Ross entende que a validade das normas jurídicas repousa na identificação axiológica da sociedade com a lei. Quando o modo de vida de uma sociedade, seus valores, crenças, costumes, são subvertidos pela lei, podem até ser acatados pelo corpo social, mas não como válidos. Deste modo, a lei torna-se tirânica, imposta única e exclusivamente pela vontade de um déspota ou de um grupo dominante, o que Mario Ferreira do Santos chamou de detentores do kratos (poder político).

"Aqueles que são submetidos a um regime efetivo de força nem sempre o experimentam como válido. Nos casos em que o regime existente não recebe aprovação ideológica na consciência jurídica formal dos governados, sendo sim unicamente obedecido por temor, estes não o experimentam como um ordenamento jurídico, mas sim como um ditado de força ou violência. O governante não é, então, autoridade ou poder legítimo, e sim um perpetrador da violência, um tirano, um ditador. Isto se aplica, por exemplo, à população de um país ocupado e à sua atitude ante o regime de força que é sustentado unicamente pelo poderio militar, ou às minorias hostis à maioria governante" [9].

Conclui-se, portanto, que Mario Ferreira dos Santos enxerga a subversão da ordem jurídica exatamente no sentido do direito como meio de transformação da sociedade, principalmente no que tange aos interesses de um grupo dominante, seja ele econômico ou político. Mais fácil do que se impor pelas armas, a nova forma de dominação se dá pelo processo legislativo do direito positivo, suscetível a adaptações de toda ordem pelo grupo político. O conjunto de valores adquiridos por um povo poderia ser facilmente revertido em seu sentido contrário, caso um conjunto de normas assim o estabeleça.

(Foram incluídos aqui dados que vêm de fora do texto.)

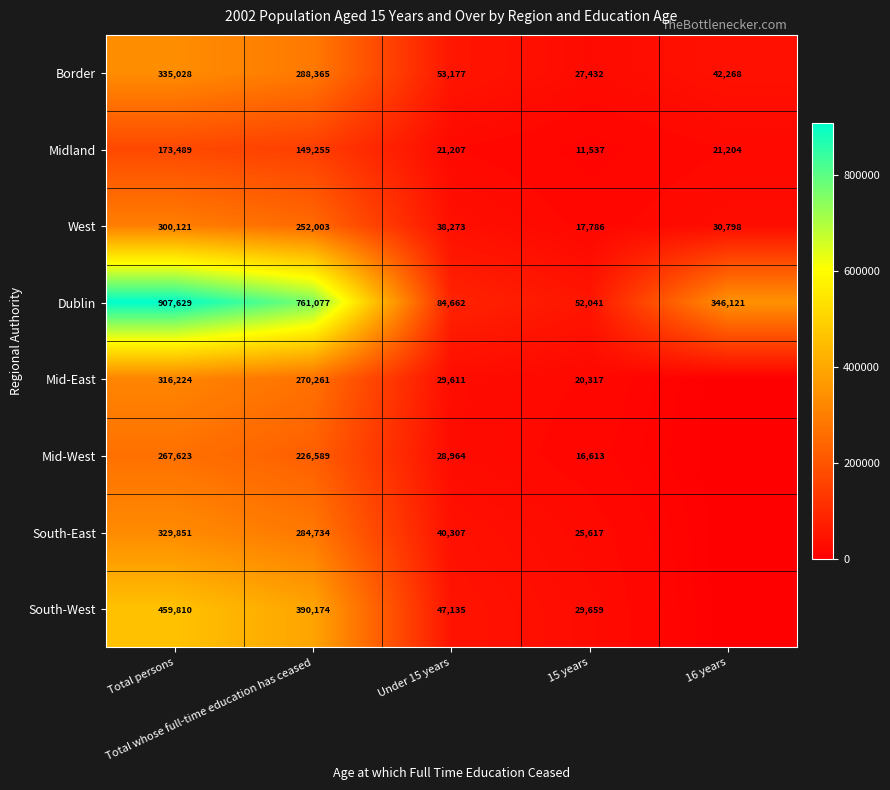

The value of Dublin at Under 15 years is 84662. True or false?

True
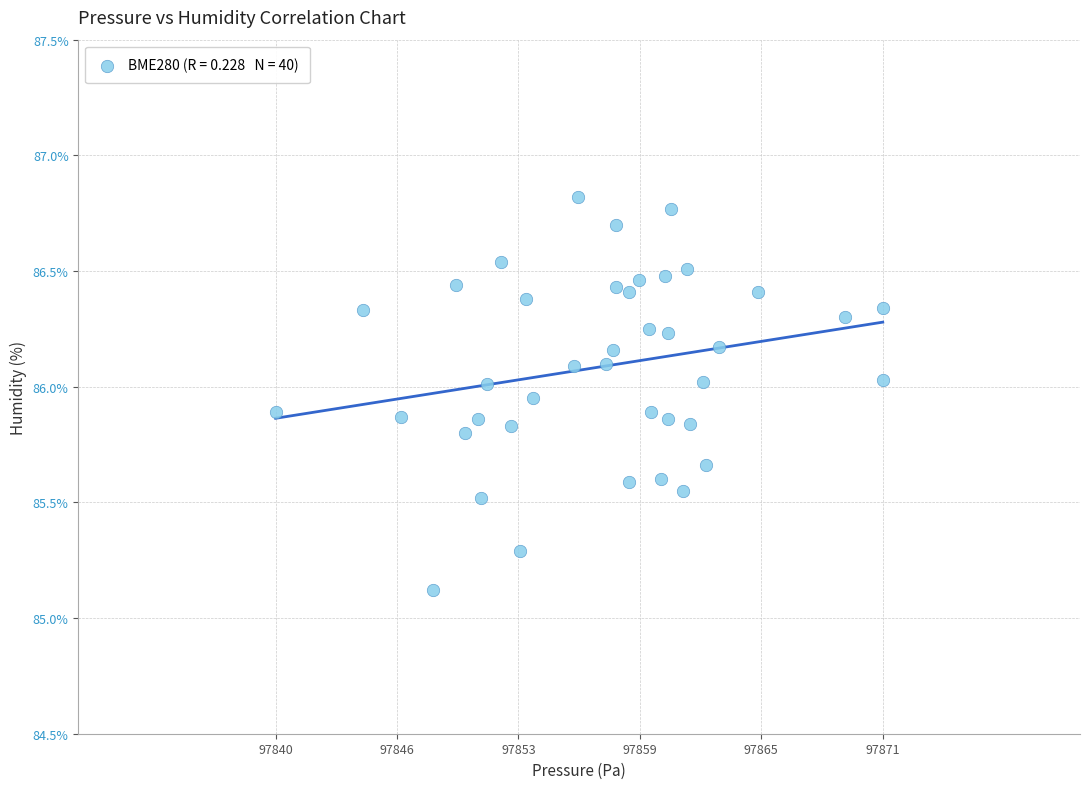

What is the range of X values (max minus min)?

30.8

A norma seria aplicável, uma vez que o Estado detém o uso legítimo da força para impor suas decisões. Contudo, não seria legítima, tendo em vista que encontra seu critério de validade na identificação do povo com a norma. Portanto, o autor chama a atenção para a falta de legitimidade do arcabouço legal, tendo em vista que a parcela da população detentora do poder político não espelha nos mandamentos legais as aspirações populares, tornando-se o Direito, ao invés do resultado de sua representação indireta, instrumento de uso da força contra o povo.


[1] SANTOS, Mario Ferreira dos. Filosofia da Crise. Vol. 1, Ed. E Realizações, 2018.

[2] SANTOS, Mario Ferreira dos. Filosofia da afirmação e da negação. Vol. 2, Ed. E Realizações, 2018.

[3] SANTOS, Mario Ferreira dos. Filosofia e Cosmovisão. Vol.3, ed. E Realizações, 2018.

[4] SANTOS, Mario Ferreira dos. Filosofia concreta 1ª edição, ed. E Realizações, 2020.

[5] SANTOS, Mario Ferreira dos. Invasão vertical dos bárbaros. 1ª edição, ed. E Realizações, 2012.

[6] BOBBIO, Norberto. O positivismo jurídico: Lições de Filosofia do Direito. Ed. Edipro, 2022, p. 23.

[7] BOBBIO, Norberto. O positivismo jurídico: Lições de Filosofia do Direito. Ed. Edipro, 2022, p. 25.

[8] BOBBIO, Norberto. O positivismo jurídico: Lições de Filosofia do Direito. Ed. Edipro, 2022, p. 28.

[9] ROSS, Alf. Direito e justiça. 3ª edição. Ed. Edipro, 2021, p. 83/84.